Я утверждаю, что наука не может сделать ничего больше, чем наблюдать и устанавливать факты. Докажите нам, что человечество, вместо того чтобы быть прогрессивным, является регрессивным; и что неизбежные и непреодолимые законы подталкивают человечество к неисправимому ухудшению. Покажите нам, что закон Мальтуса и закон Рикардо истинны в их худшем и самом пагубном смысле и что невозможно отрицать тиранию капитала, или несовместимость между машинами и трудом, или любые другие противоречивые альтернативы, в которые Шатобриан и Токвиль поставили человеческий род; тогда я настаиваю, что наука должна провозгласить это и провозгласить громко.
Почему мы должны закрывать глаза на пропасть, которая разверзлась перед нами? Требуем ли мы от натуралиста или физиолога рассуждать об индивидуальном человеке, исходя из предположения, что его органы свободны от боли или не подвержены разрушению? Ты прах, и в прах возвратишься; таково заявление анатомической науки, подкрепленное всеобщим опытом. Без сомнения, это тяжелая истина для нас — не менее тяжелая, чем оспариваемые положения Мальтуса и Рикардо.
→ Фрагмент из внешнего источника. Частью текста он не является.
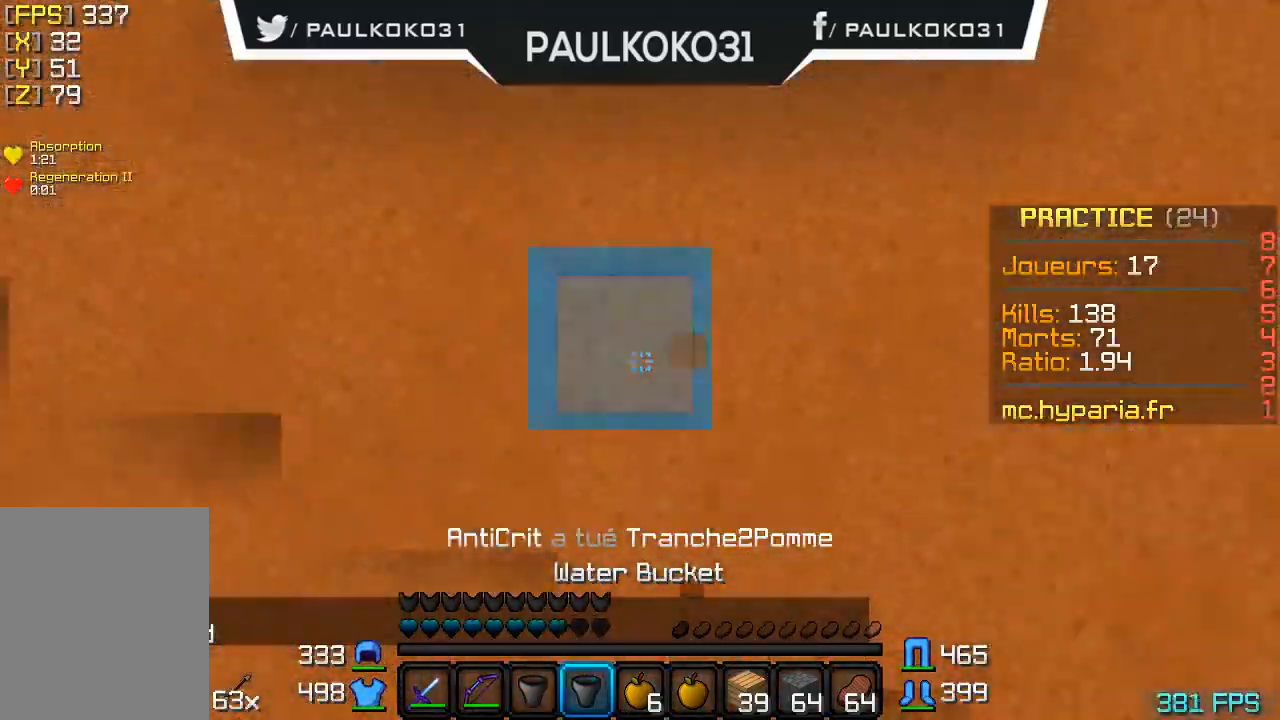
{"keys": [], "mouse": [], "events": [[100, "mouse_right", "up"]]}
Но должны ли мы по этой причине щадить нежную чувствительность, которая возникла внезапно среди наших современных публицистов и дала существование Социализму? Должна ли медицинская наука по той же причине дерзко утверждать, что мы постоянно обновляем нашу молодость и бессмертны? Или, если медицинская наука отказывается опуститься до такого жонглирования, должны ли мы пениться у рта и кричать, как это было сделано в случае с социальными науками: «Медицинская наука признает существование боли и смерти; она мизантропична; она жестока; она обвиняет Бога в том, что Он злонамерен или бессилен; она нечестива; она атеистична; более того, она создает зло, существование которого она отказывается отрицать»?
Я никогда не сомневался, что социалистические школы увлекли за собой много щедрых сердец и искренних умов, и у меня нет желания унижать кого-либо. Но общий характер Социализма очень причудлив, и я не могу не спрашивать себя, как долго такая ткань ребячеств может оставаться в моде.
В Социализме все — аффектация.
Он претендует на научные формы и научный язык, и мы видели, какой сорт науки он преподает.
В своих писаниях он претендует на такую женственную деликатность нервов, что не в состоянии слушать рассказ о социальных страданиях; и в то время как он привнес в литературу эту безвкусную и слащавую чувствительность, он установил в искусстве вкус к тривиальному и ужасному; в обычной жизни — своего рода пугающую моду в одежде, внешности и поведении — длинная борода, мрачное и угрюмое лицо, вульгарные манеры деревенского Титана или Прометея. В политике (где такие ребячества менее невинны) Социализм ввел доктрину энергичных средств перехода, насилия революционных практик, жизни и материальных интересов, приносимых в жертву массе ради того, что является идеальным и химерическим. Но что Социализм аффектирует прежде всего, так это своего рода показ и видимость религии? Это лишь одна из социалистических тактик, это правда — такая тактика всегда позорна для школы, когда она ведет к лицемерию.
Эти социалисты постоянно говорят нам о Христе; но я спросил бы их, как это получается, что, признавая, что Христос, невинный par excellence, молился в своей агонии, чтобы «чаша сия миновала Его», добавляя: «Впрочем, не Моя воля, но Твоя да будет», они находят странным, что человечество в целом также призвано проявлять смирение.
Без сомнения, если бы Бог пожелал, Он мог бы так устроить Свои всемогущие планы, что, подобно тому как индивид движется к неизбежной смерти, человеческий род мог бы двигаться к неизбежному уничтожению. В этом случае у нас не было бы иного выбора, кроме как подчиниться, и наука, нравилось ей это или нет, должна была бы признать мрачный социальный dénoûment, точно так же, как она сейчас признает печальный индивидуальный dénoûment.